Final Impressions & Rating

Matija’s review of Hanasaku Iroha shows potential. Aside from the sound & animation portion which I feel could have been expanded upon, the content of the review was more than enough to create a good review. I feel that most of the issues in the review were related to the formatting and structure of the review, which made the review difficult to read and scattered at times. With proper paragraph formatting and improved structure, moving some ideas to more fitting sections, the review most definitely has the potential to be a great review.

I will now provide my assessment of the review, as well as a rating.

Areas of Concern:

  • Sounds & Animation section could have been more engaging.
  • Too many lines and too much spacing in the review, larger paragraphs would have been easier to read.
  • Some portions of the review would have been better off in their own sections (personal relation to the anime, issues with the anime).
  • Images were a bit too large.

Areas that show promise:

  • The overall content of the review is sound.
  • Despite their size, the images chosen were still very nice.
  • The review has a great personal touch to it, with the author’s personal thoughts / stories.
  • The review does a good job in conveying the anime’s core theme, from start to finish.

Matija’s review of Hanasaku Iroha gets a 7.3 / 10 rating from me.

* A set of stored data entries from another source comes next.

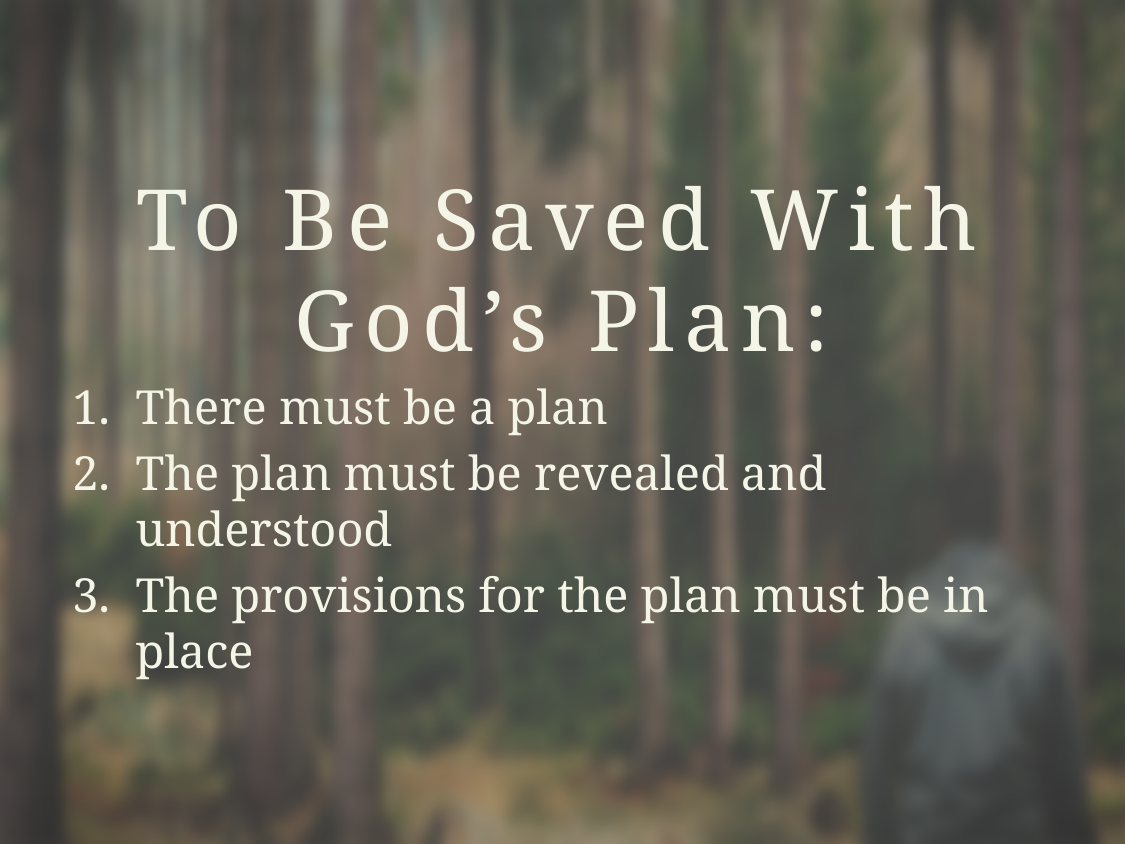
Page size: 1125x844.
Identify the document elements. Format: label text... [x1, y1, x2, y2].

list To Be Saved With God’s Plan: There must be a plan The plan must be revealed and understood The provisions for the plan must be in place [57, 150, 1068, 694]
picture [0, 0, 1125, 844]
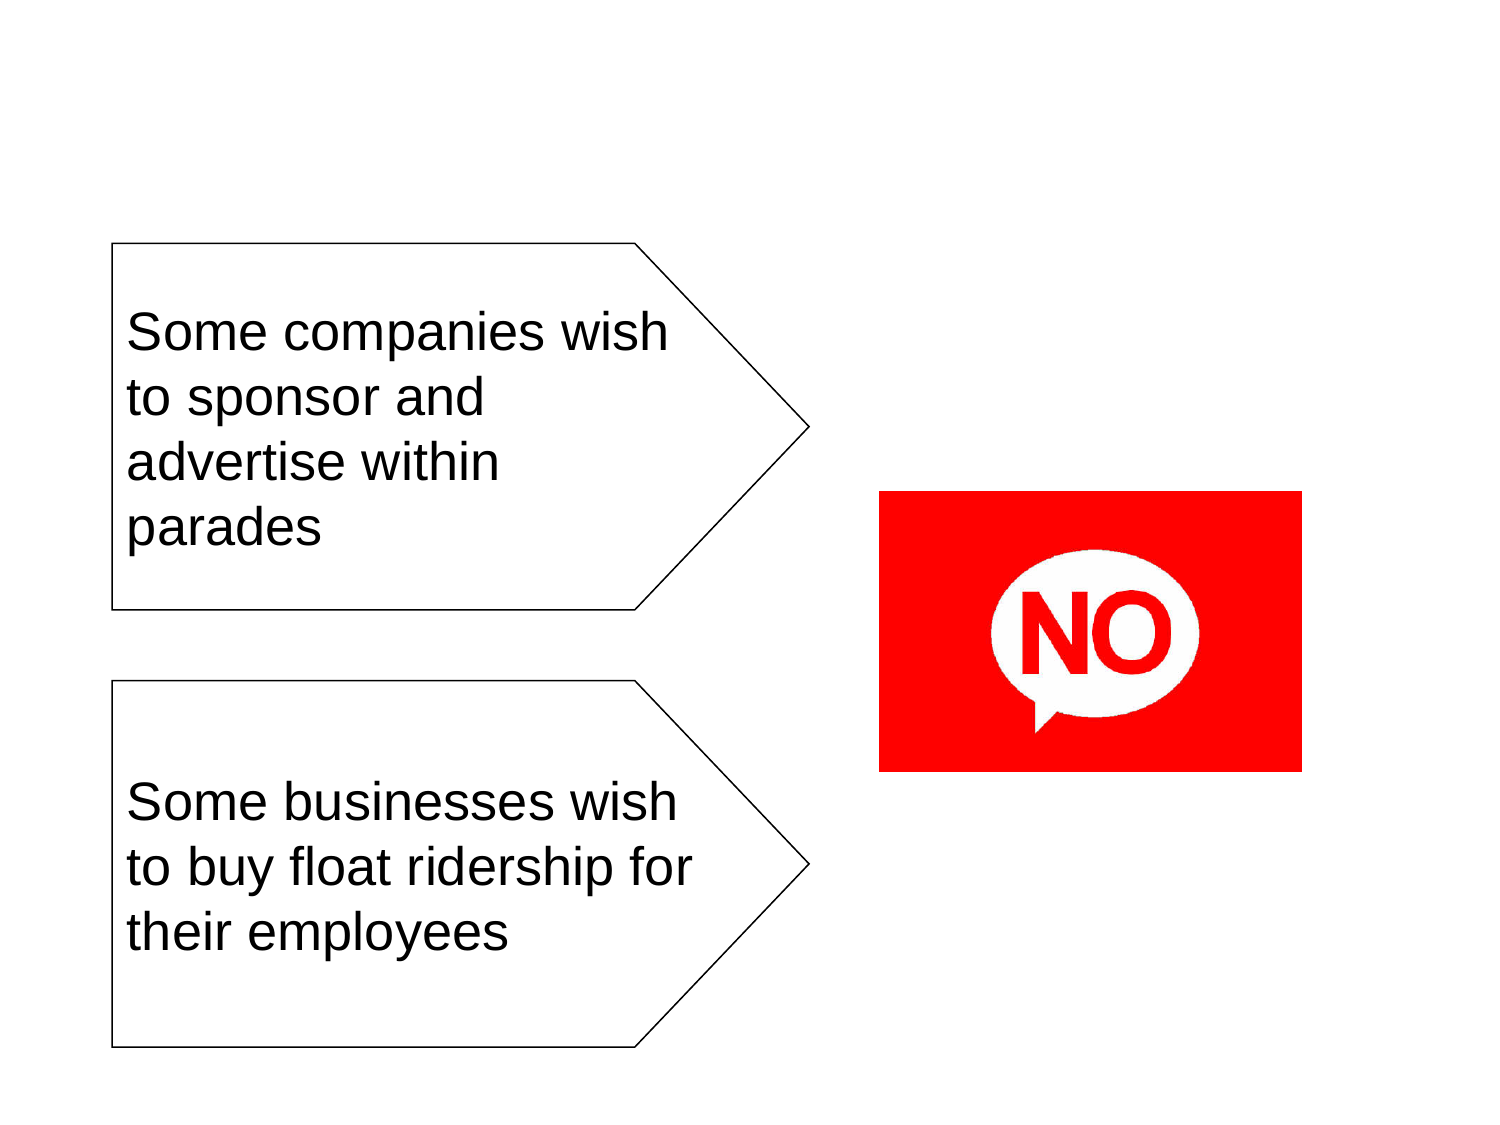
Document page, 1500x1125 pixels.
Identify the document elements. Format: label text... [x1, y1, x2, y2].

My words for the author would be to spend a little more time minding the formatting and structure of your reviews, using the preview function in order to get an idea of how the review will look when published. Try to use spaces when moving onto new ideas or when you feel that a paragraph is becoming too long. You had a great personal touch to this review, and all of your ideas were there, they just needed a more streamlined format to really shine.

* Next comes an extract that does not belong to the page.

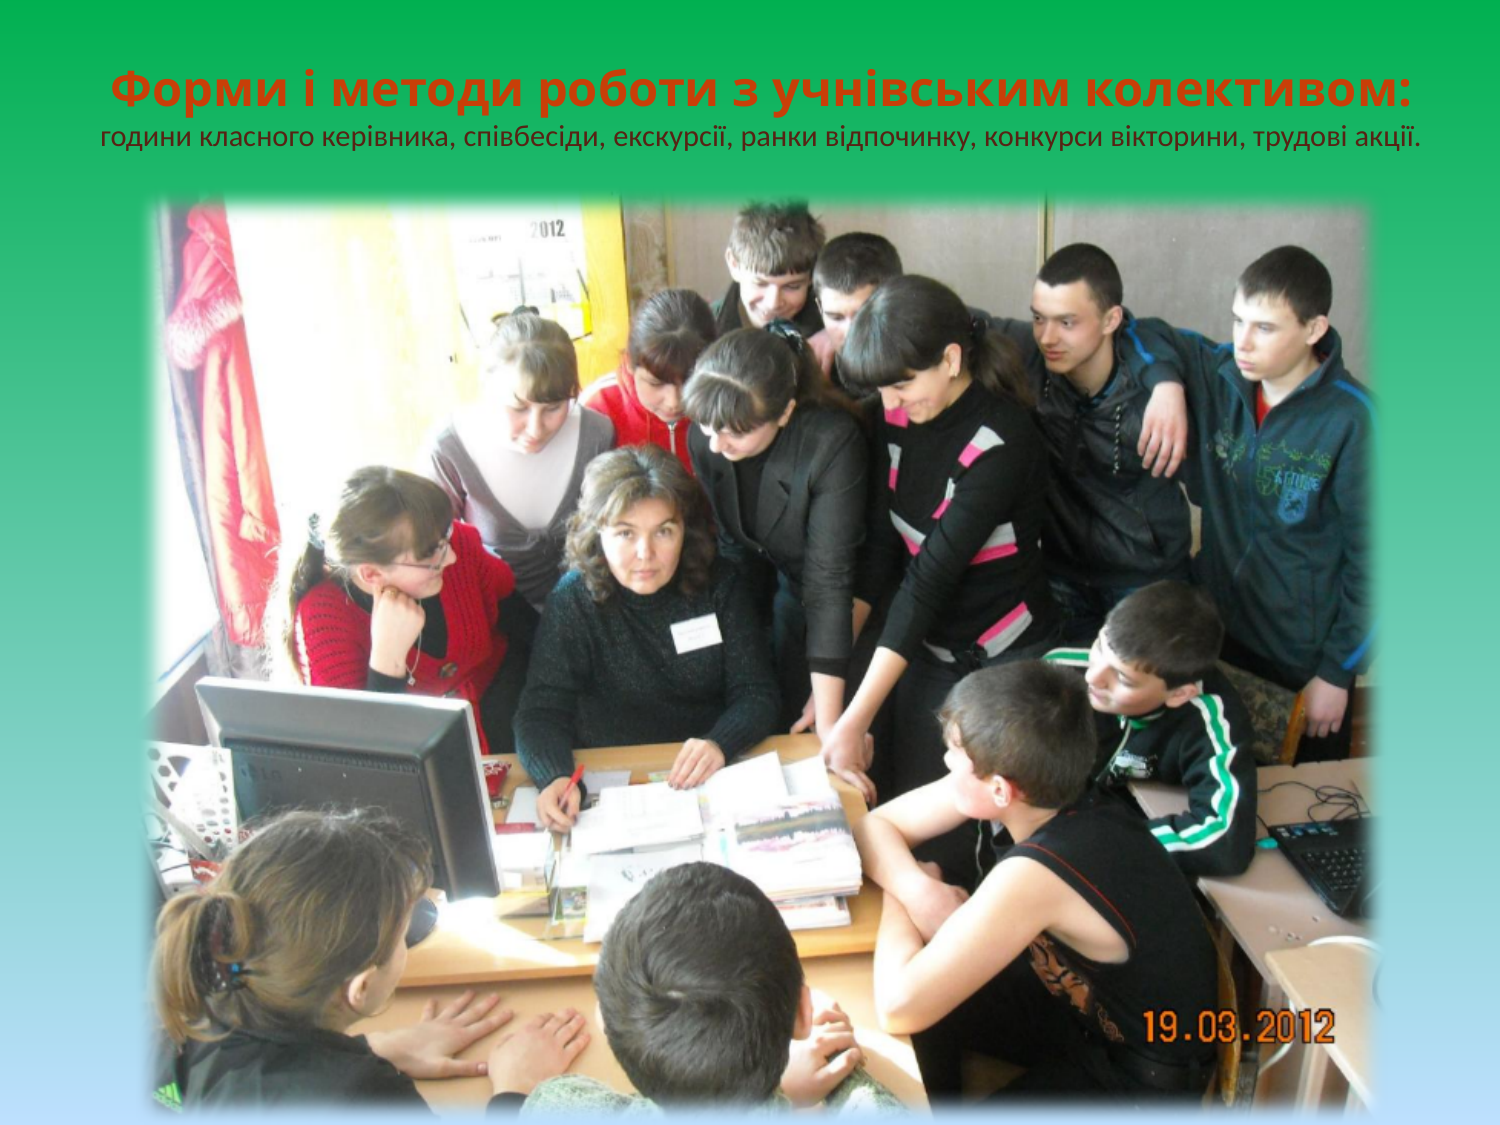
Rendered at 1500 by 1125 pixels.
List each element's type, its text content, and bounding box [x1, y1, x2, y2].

picture [136, 186, 1389, 1125]
title Форми і методи роботи з учнівським колективом: години класного керівника, співбесіди, екскурсії, ранки відпочинку, конкурси вікторини, трудові акції. [70, 11, 1454, 200]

This concludes my review of Matija’s review of Hanasaku Iroha.

Konobi Cute Imari Maria

If any of you are interested in having one of your reviews reviewed, please let me know in the comments. Also, we’re always looking for testimonials to share on our review reviews, so consider leaving a comment for that as well!

Until next time,
Thanks for reading.

8 thoughts on “Yomu Reviews Matija’s Review of Hanasaku Iroha

  1. Amazing feedback, really helpful to see such an in-depth opinion on a post I’ve made.
    Regarding the spacing stuff, I think I actually had the opposite issue during my first few posts, literally everything was a huge wall of text, and seeing that I decided to break up sentences a lot more often thinking it would actually be easier to read! But looking at it now I’m not really sure what I was thinking xD I probably started going too far with the spacings. The theme probably does have something with it too but its mostly just me.
    Very good point about sound & animation. I’ll keep in mind that if the only thing I have to say about the animation is that ‘I dont have problems with it’ then maybe its better I just write about Sound only. Actually this is exactly the thing in my next scheduled review which I’ll probably change now.
    I guess for images it would be better to caption them every time? I see many bloggers do it and it was on my mind to maybe think about that more.
    Anyway, thank you, I’m truly honoured to be reviewed by the great review reviewer such as you 😀

    Liked by 1 person

    1. You’re welcome!

      I think with the images its sort of like with the spacing, you just have to try to see it from the readers perspective – if the image is too big, they have to scroll a bit to get to more text, which can break up their thought process as they are reading.

      Captions can be a good way to call readers to look at an image instead of just scroll past. Maybe just caption the ones you really want people to look at though. Up to you and depends what you write for the captions. Everyone has their own way of doing these things, so it can’t hurt to just try things out.

      Liked by 1 person

  2. if you look for grammatical errors, you’ll find lots in mine. haha
    and you were certainly a lot more constructive here, maybe a bit meaner lol.
    but again, good review of a review. I can never ask someone to review mine, because I know they’re stupidly awful.